##### Data provided #####
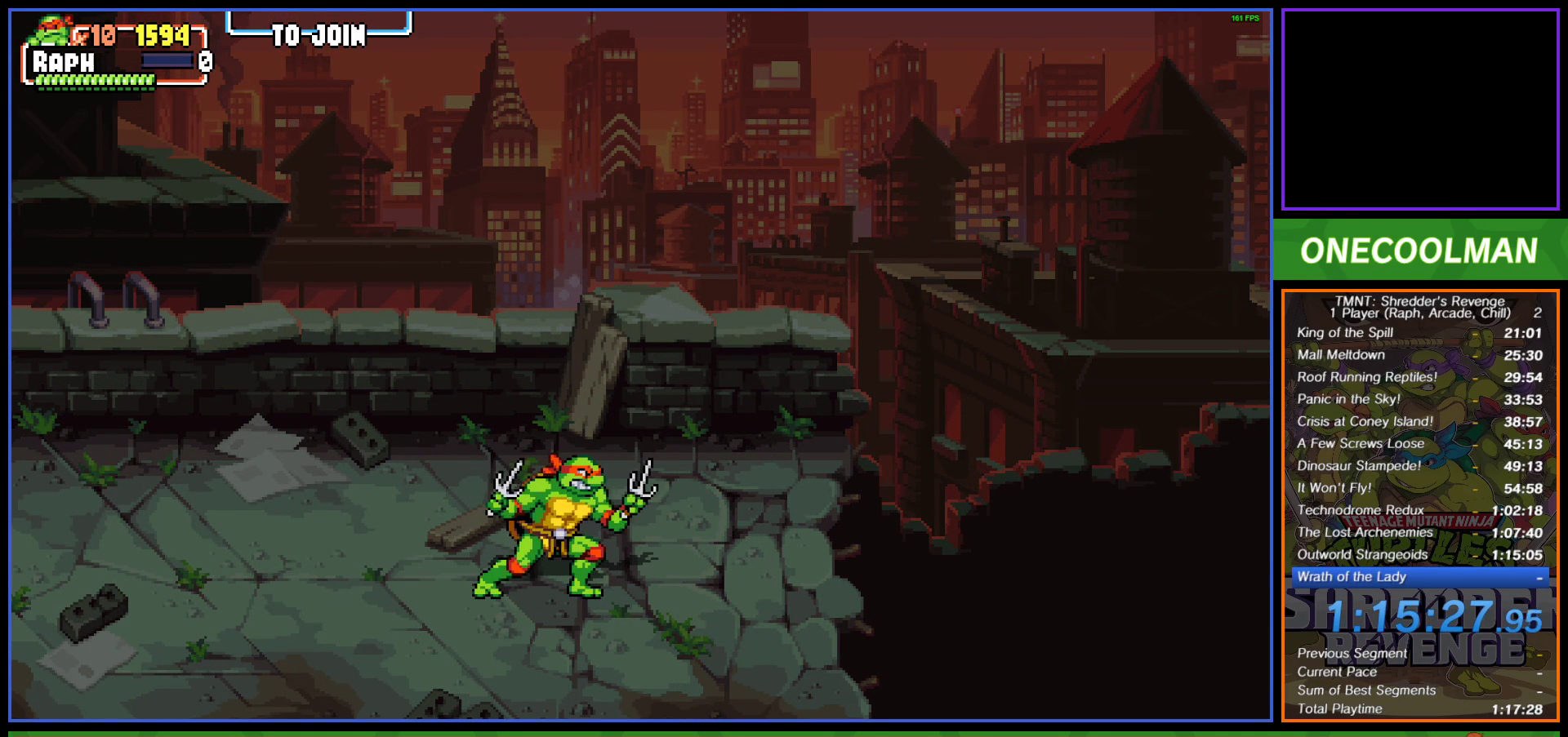
{"buttons": ["DPAD_RIGHT"], "left_stick": "center", "events": [[100, "DPAD_RIGHT", "down"], [200, "DPAD_RIGHT", "up"], [317, "DPAD_RIGHT", "down"], [417, "DPAD_RIGHT", "up"], [483, "DPAD_RIGHT", "down"]]}
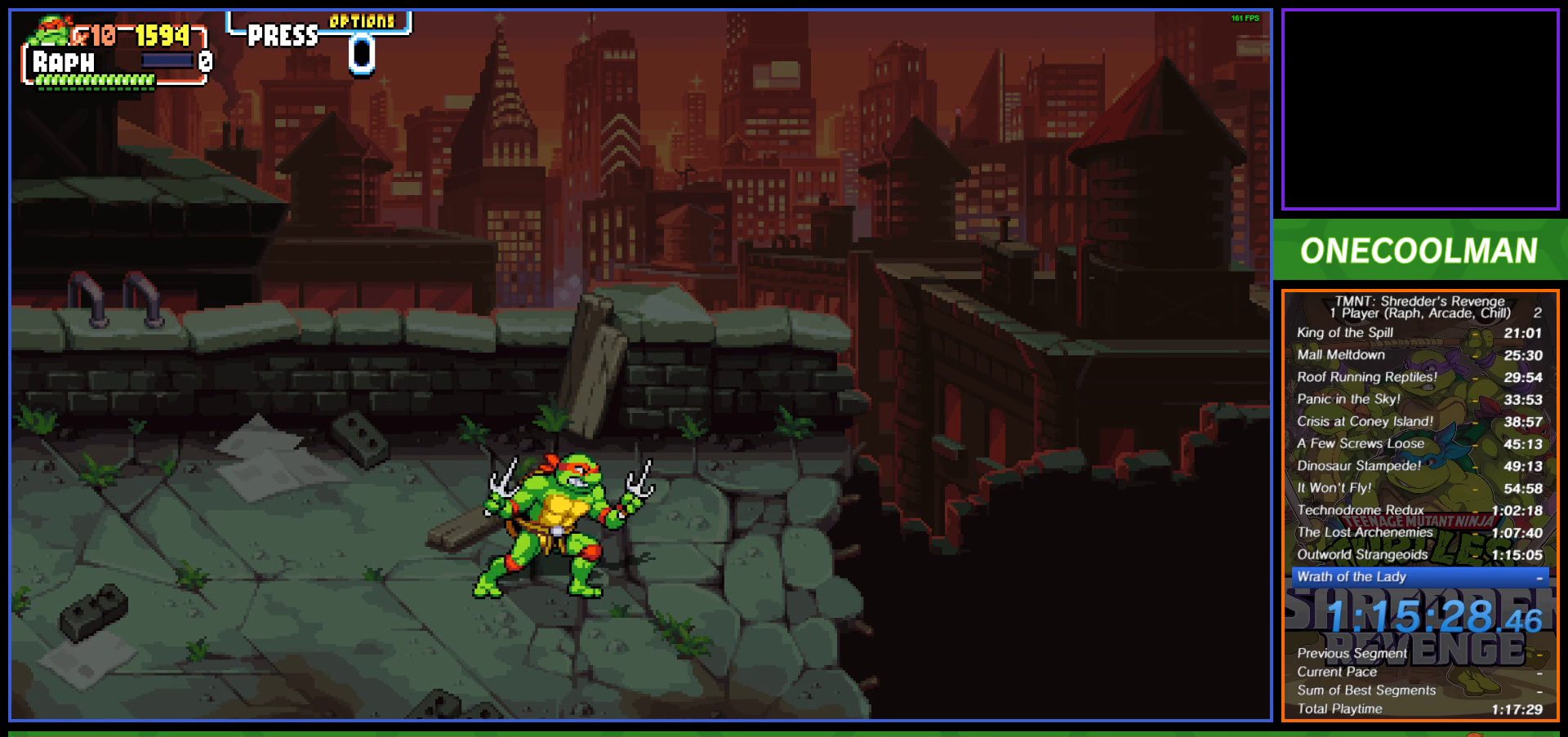
{"buttons": [], "left_stick": "center", "events": [[83, "DPAD_RIGHT", "up"], [183, "DPAD_RIGHT", "down"], [250, "DPAD_RIGHT", "up"]]}
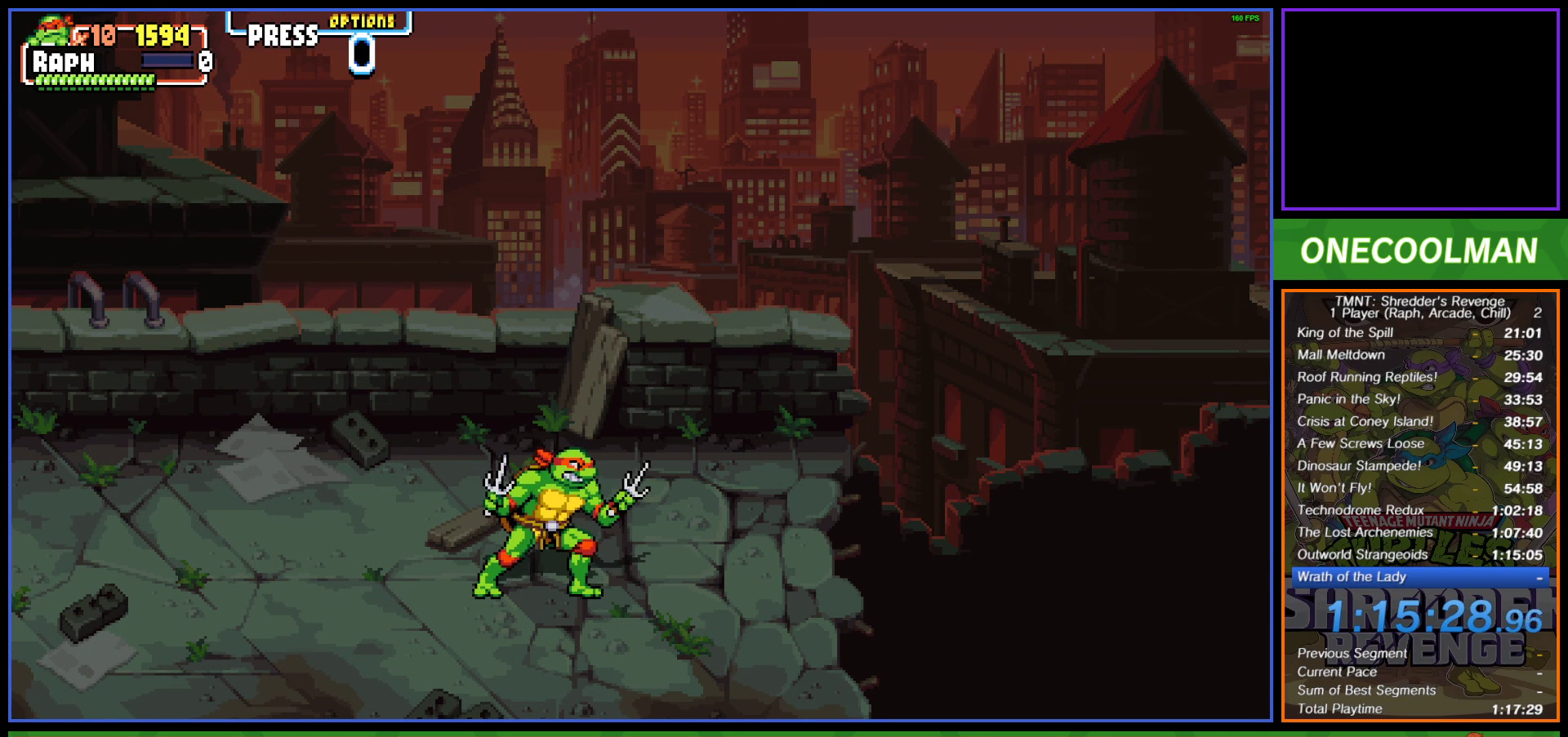
{"buttons": [], "left_stick": "center", "events": [[117, "DPAD_RIGHT", "down"], [167, "DPAD_RIGHT", "up"], [317, "DPAD_RIGHT", "down"], [367, "DPAD_RIGHT", "up"]]}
#####
Could the material above be written out again word for word, with the pictures dropped?

▶ **Written solution**:
{"buttons": ["DPAD_RIGHT"], "left_stick": "center", "events": [[100, "DPAD_RIGHT", "down"], [200, "DPAD_RIGHT", "up"], [317, "DPAD_RIGHT", "down"], [417, "DPAD_RIGHT", "up"], [483, "DPAD_RIGHT", "down"]]}
{"buttons": [], "left_stick": "center", "events": [[83, "DPAD_RIGHT", "up"], [183, "DPAD_RIGHT", "down"], [250, "DPAD_RIGHT", "up"]]}
{"buttons": [], "left_stick": "center", "events": [[117, "DPAD_RIGHT", "down"], [167, "DPAD_RIGHT", "up"], [317, "DPAD_RIGHT", "down"], [367, "DPAD_RIGHT", "up"]]}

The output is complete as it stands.